In an attempt to keep data processing on their appliances, versus seeingHadoop winning it all), DBMS providers have opened their DBMS SQL engine to the NoSQL world.
In particular, they now allow queries on Hadoop data from their traditional distributed databases (IBM BigSQL, Oracle Big Data SQL, Pivotal Hawq, Teradata Query Grid:SQL-H). Some extend their federation beyond Hadoop (Teradata Query Grid and MongoDB).
Reading the Wikipedia article on NoSQL quickly gives the reader the sense of complexity of the NoSQL ecosystem.
The careful reader of these two paragraphs will also object that not every SQL-based name addresses the same category of tools: for example, how to compare IBM BigSQL and e.g., Cassandra? The marketing hype around Big Data does not help clearing the understanding
On the architectural side, things have evolved too: from Hadoop MapReduce with Java and Pig for processing batch jobs only, new architectural approaches open to stream processing, e.g., with Spark, an in memory Massively Parallel Processing framework, or with Storm over a distributed computing systems.
This evolution allows for dreaming about real time BI dashboards that would integrate every company’s indicators. We are not there yet, though: the technicality of Big Data tools is not helping; new specialized professionals are needed; and, moreover, the capability of companies in that domain is to be built (internal processes and supporting workflows).
Since the beginning of the emergence of the Big Data trend, a number of large companies have created high level Big Data related positions. Will CIOs become CDOs (Chief Data Officers)? Maybe, but not so fast. The roles of CIOs emerged in the 1990’s during the transformation of the IT industry, when companies realized that Information/Knowledge Management could provide them with a competitive advantage ; the advantage became, as usual, a “must have”. What looked like as hype would eventually prove a good, solid, with a proven ROI initiative. Will it be the case with this new trend?
The authors believe so, the first step being a radical, even though slow, evolution of the concept of data warehouses.
We are in a similar transformation as we were in the 1990’s. One aspect of the transformation is that, even more than before, open non-proprietary solutions will have an increased role in the future. The complexity is much higher than in the past, so relying on a set of proprietary solutions will be even more risky than ten years ago.
Today’s CIOs are also more sensitive to the latter. Last, a recent strategy+business study [The Imagination Gap, 2015/04/20] points out that another, seemingly simpler transformation is not yet fully embraced by large important industry sectors.
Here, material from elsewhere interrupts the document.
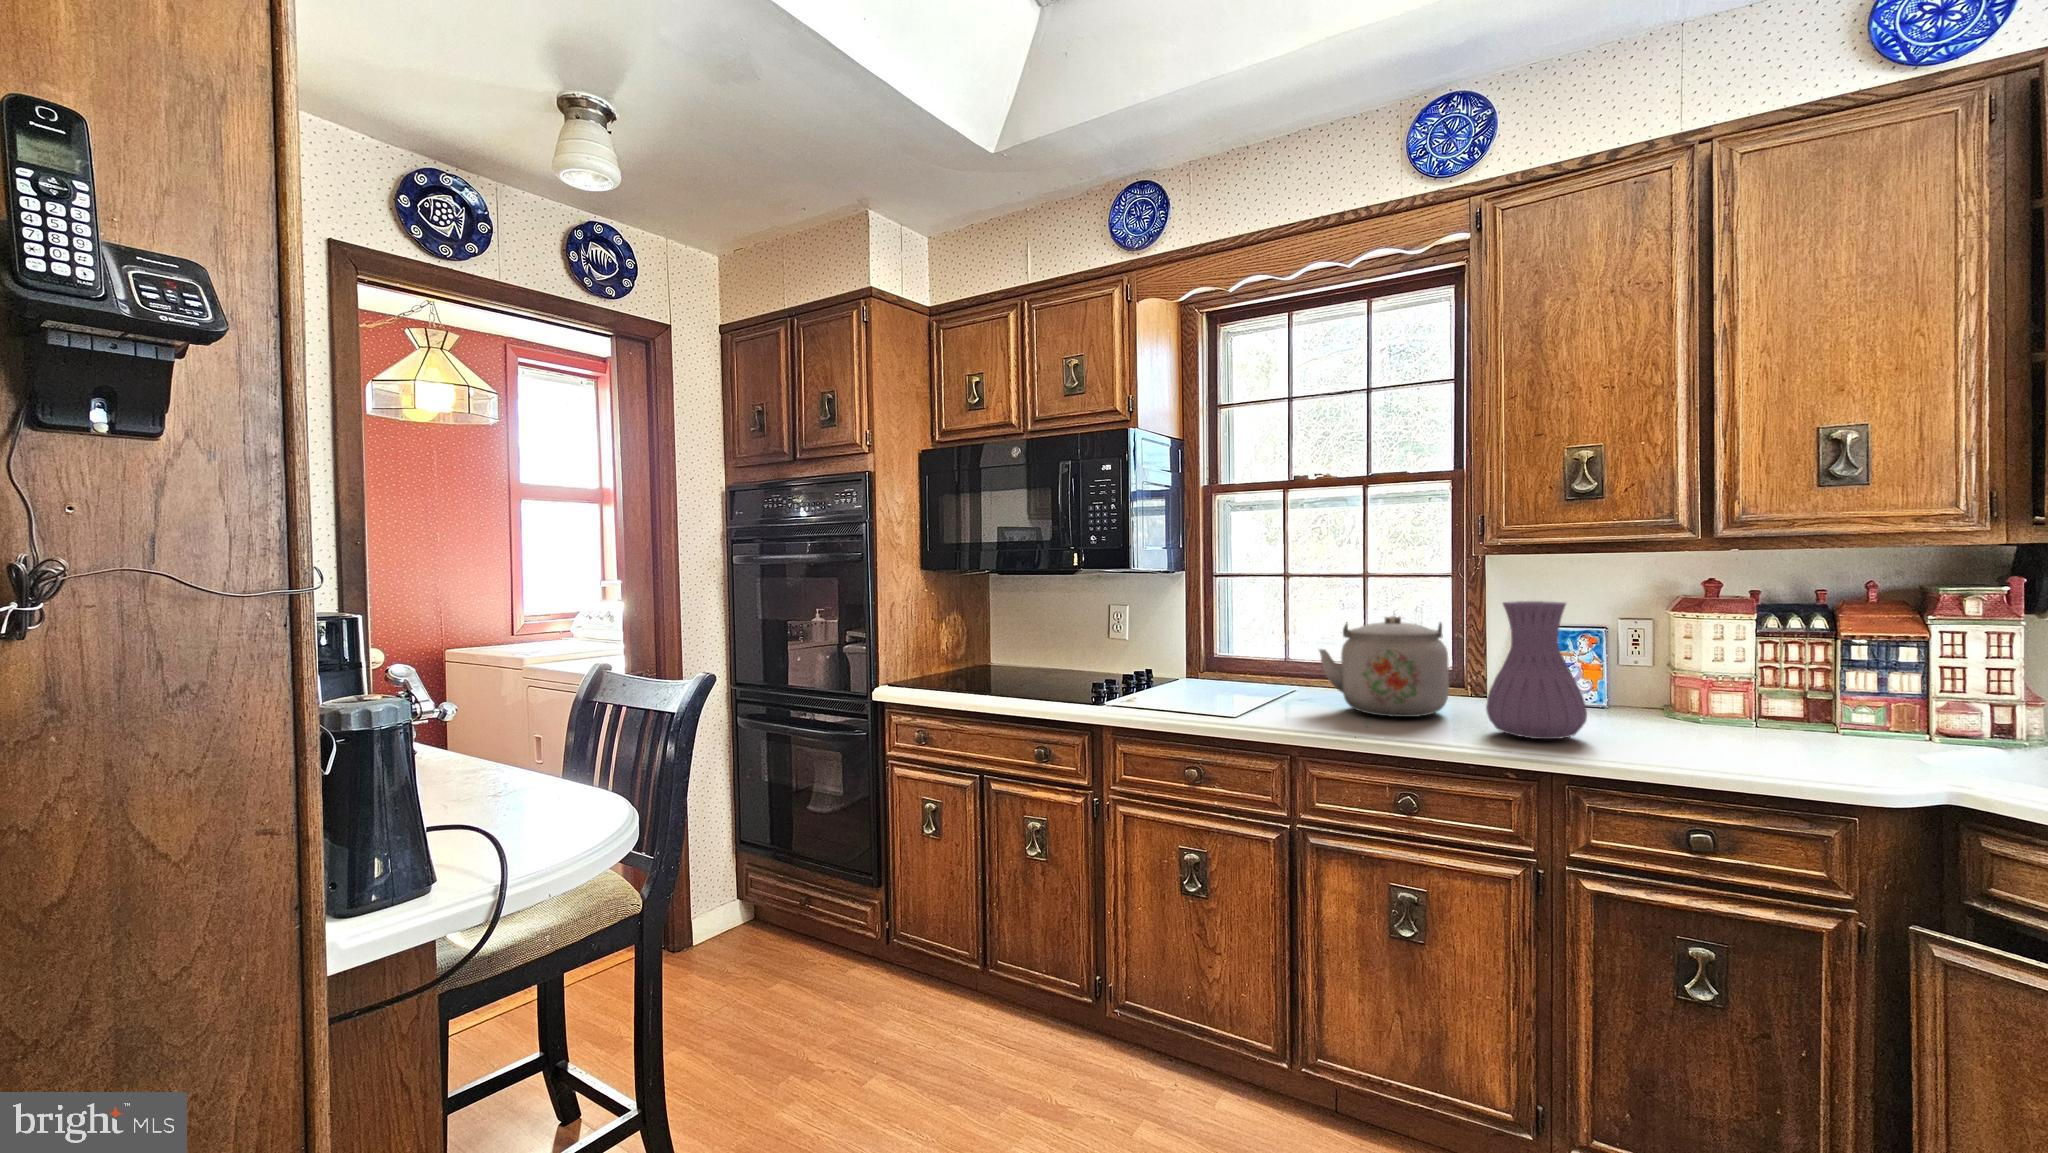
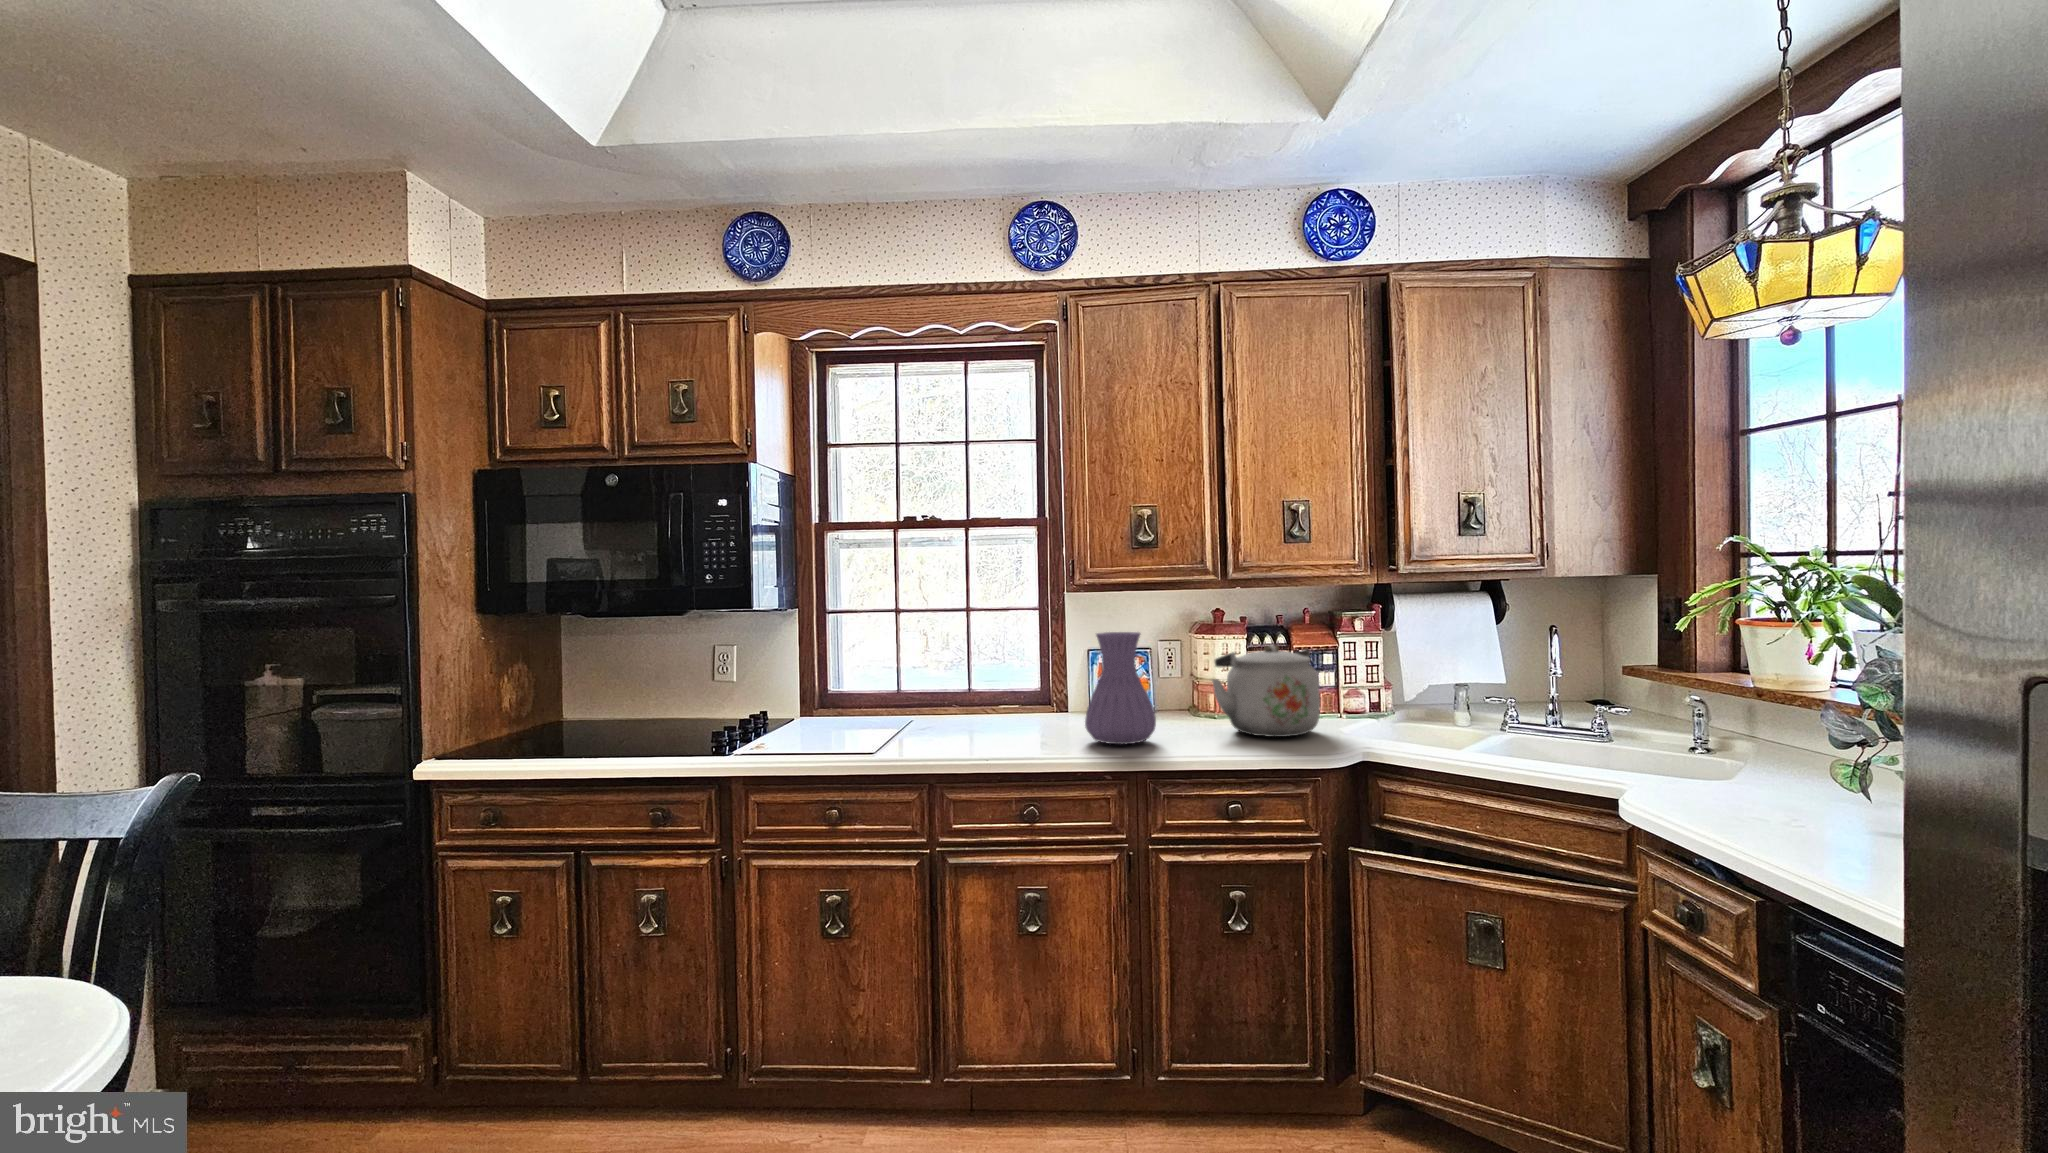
kettle: present [1319,616,1449,717] -> present [1212,645,1320,737]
Also, it is extremely difficult to have a clear view on the pace of adoption of Big Data stacks. Some companies already take benefit of these technologies but, due to the type of data being processed, no or little information gets out.
Not only the type of data being processed, but also what kind of processing and the expected results, are trade secrets. The dust will not clear soon from that point of view: Big Data is before everything else sensitive data.
So, to answer the question is the title of this note: the dust may be clearing, but a lot will happen before it has completely. Big Data will evolve again and again. Do not expect convergence or standardization yet, but do expect many calls for rallying to one or another standardization efforts (as usual, a number will emerge). Technologies will continue to evolve, either new implementations or “Darwinian” evolutions of the existing ones. A number of companies will compete to bring the solution to their customers, while also learning about the new emerging evolutions and capabilities.
In the meantime, the best approach for companies is to learn, plan, and maybe act for the change. As during the previous IT transformations, the potential ROI for the company or organization should be the driver of any large money spending, while not spending for the learning and planning phases could be very detrimental.